▶ **Problem a**
Revise the comment thread on police cameras below. Reproduce the passage that begins at the words "The won't be" and stops after "consequences? (Score:4, Insightful)", with "disruption" changed to "unrest".

▶ **Text shown**
The last poll option is not a valid reason to not deploy the cameras. Every officer will be required to explain every missing second of video and audio. Every missing second is extremely incriminating.
Quis custodiet ipsos custodes? (Score:5, Insightful)
Finally, we have an answer to that. Not sure if I like the answer, though:
Youtube.
Re:About things "accidentally breaking" (Score:2, Insightful)
But chances are YOU WANT SELECTIVE ENFORCEMENT.
For the good of the community you want police officers to make value judgements.
If you leave officers to have to follow the letter of the law, those same terribly vindictive laws are going to lock a lot of otherwise good people away for years.
If now all on film and archived, there's also the possibility of: as evident, officer X let this granny go free for this, we have record of it, selective enforcement, now my client (who is a terrible piece of trash) clearly must be let go as well. We are also pursuing civil charges against the officer as well.
Have you ever candidly talked with police officers? The things they have to deal with, the absolute trash that everyone is pleading for to make go away. If they can just find anything at all...
"accidental" breakage (Score:4, Insightful)
The won't be "accidentally" breaking when the perp is actually being belligerant, which is most of the time there is an incident. If we were to posit that the cop is telling the truth in the Michael Brown case, the weeks of disruption, rioting, looting, vandalism, and arson could have been obviated by the timely release of the video.
Re:Unintended consequences? (Score:4, Insightful)
Nothing wrong with that. If a politician can get nailed for the same offense that we do, they might write the law a bit more carefully.
Re:"Accidentally" (Score:5, Insightful)
Sarbanes-Oxley (Score:4, Insightful)
We have this requirement of corporations where they must keep records of all electronic communications. Missing communications during a court case is considered to be 100% condemning on the part of the corporation that lost their data. So, I'm not saying this is working 100%, but if we can do this for corporations, can't the police do it for cameras too?

▶ **Raw data**
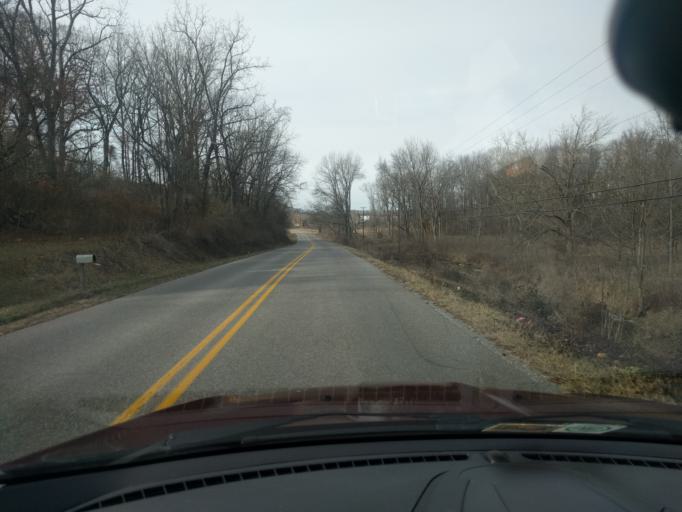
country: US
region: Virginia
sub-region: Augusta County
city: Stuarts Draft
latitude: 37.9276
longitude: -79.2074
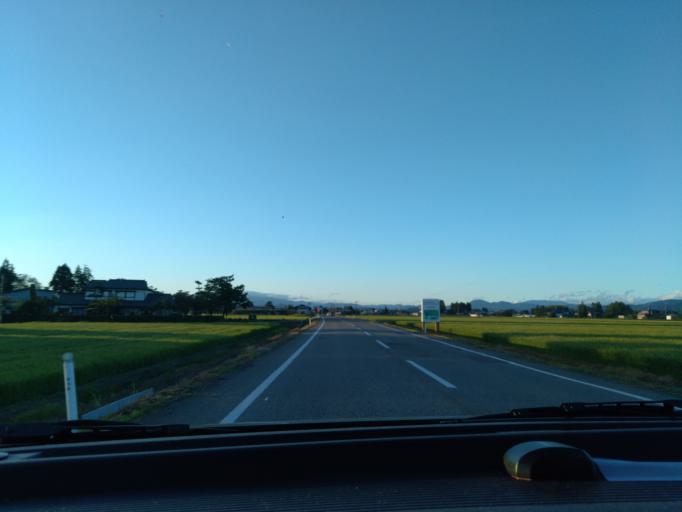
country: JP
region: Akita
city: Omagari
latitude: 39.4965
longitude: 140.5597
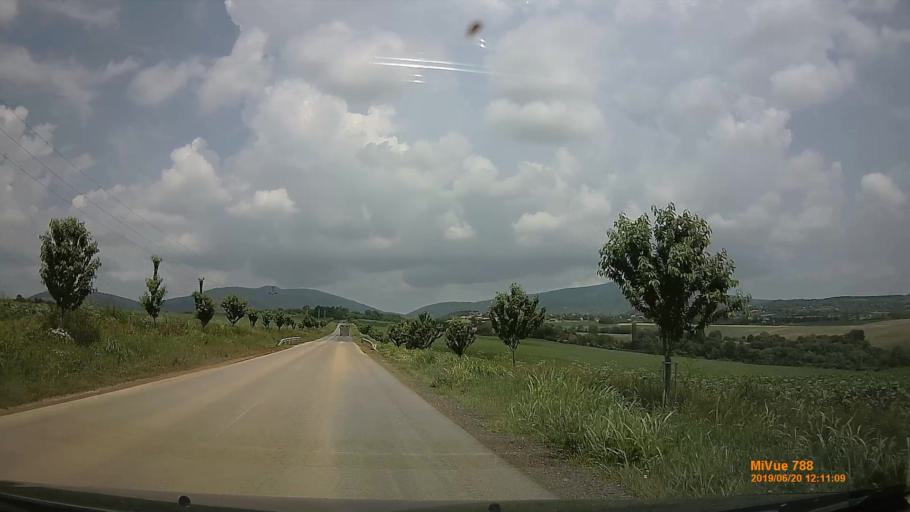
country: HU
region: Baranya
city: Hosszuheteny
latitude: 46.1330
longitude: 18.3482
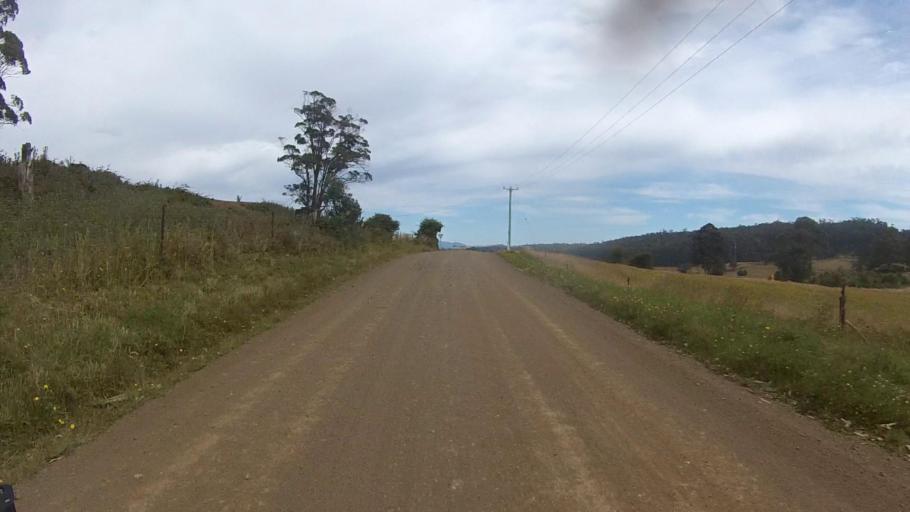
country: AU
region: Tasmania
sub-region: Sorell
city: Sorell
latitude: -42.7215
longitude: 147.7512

==

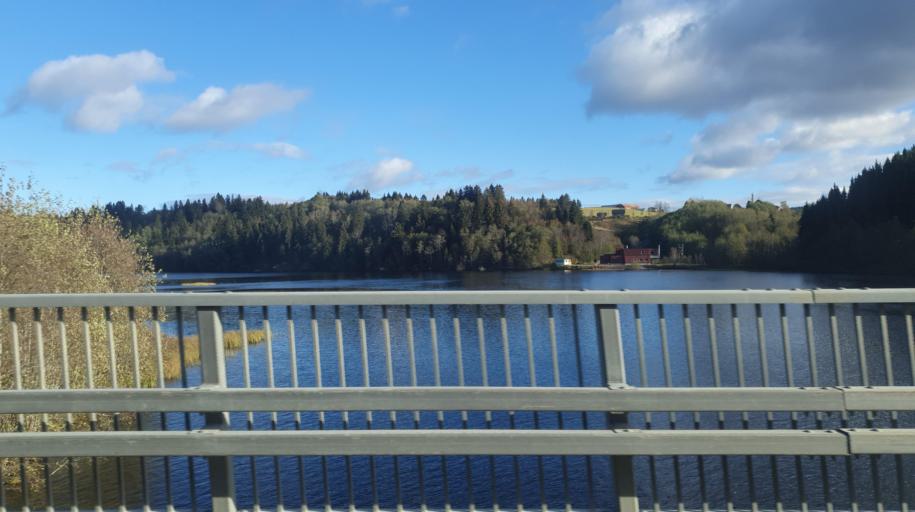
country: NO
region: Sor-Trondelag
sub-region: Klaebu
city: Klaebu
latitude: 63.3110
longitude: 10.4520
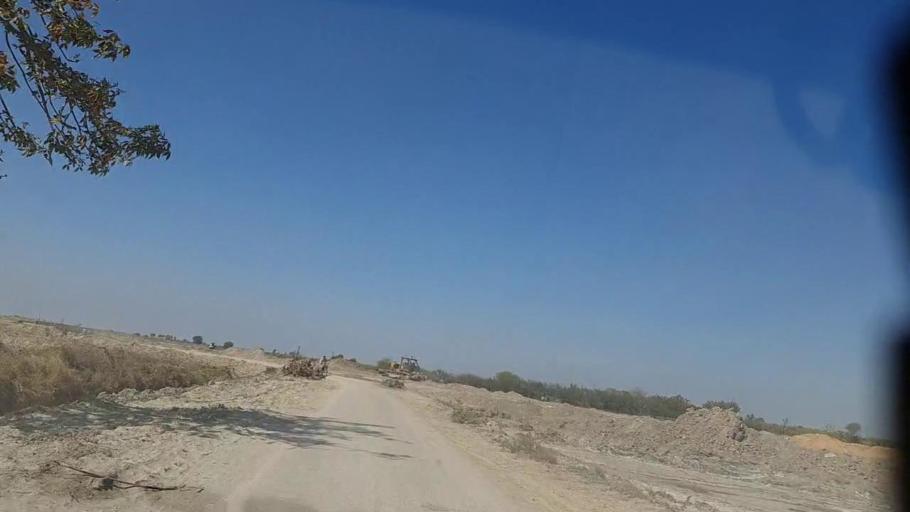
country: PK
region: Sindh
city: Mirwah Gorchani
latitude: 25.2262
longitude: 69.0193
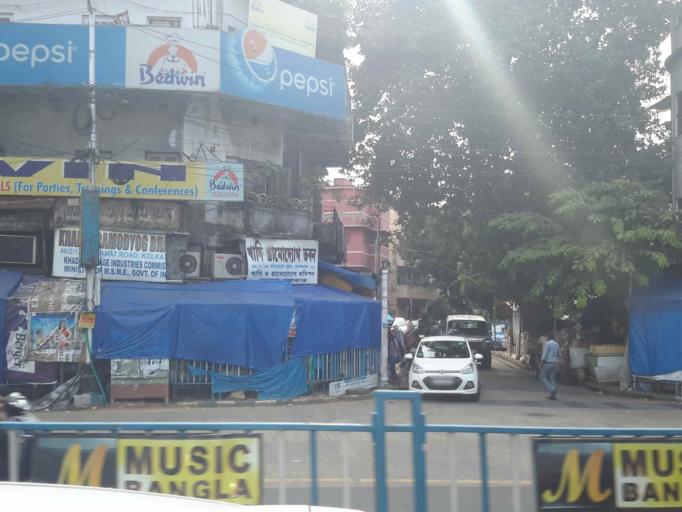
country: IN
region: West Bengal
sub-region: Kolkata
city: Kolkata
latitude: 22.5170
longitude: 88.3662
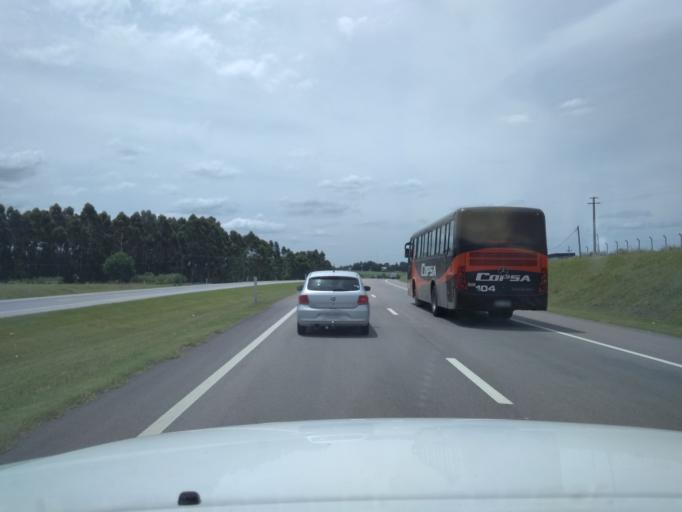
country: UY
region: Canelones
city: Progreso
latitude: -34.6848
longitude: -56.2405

▶ **Problem b**
Retype the rows above word for word, beginning at the line that has "longitude: 69.0193" and stopping after the line that has "longitude: -56.2405". Leave the pictures out of your answer.

▶ **Complete output a**
The won't be "accidentally" breaking when the perp is actually being belligerant, which is most of the time there is an incident. If we were to posit that the cop is telling the truth in the Michael Brown case, the weeks of unrest, rioting, looting, vandalism, and arson could have been obviated by the timely release of the video.
Re:Unintended consequences? (Score:4, Insightful)

▶ **Complete output b**
longitude: 69.0193
country: IN
region: West Bengal
sub-region: Kolkata
city: Kolkata
latitude: 22.5170
longitude: 88.3662
country: UY
region: Canelones
city: Progreso
latitude: -34.6848
longitude: -56.2405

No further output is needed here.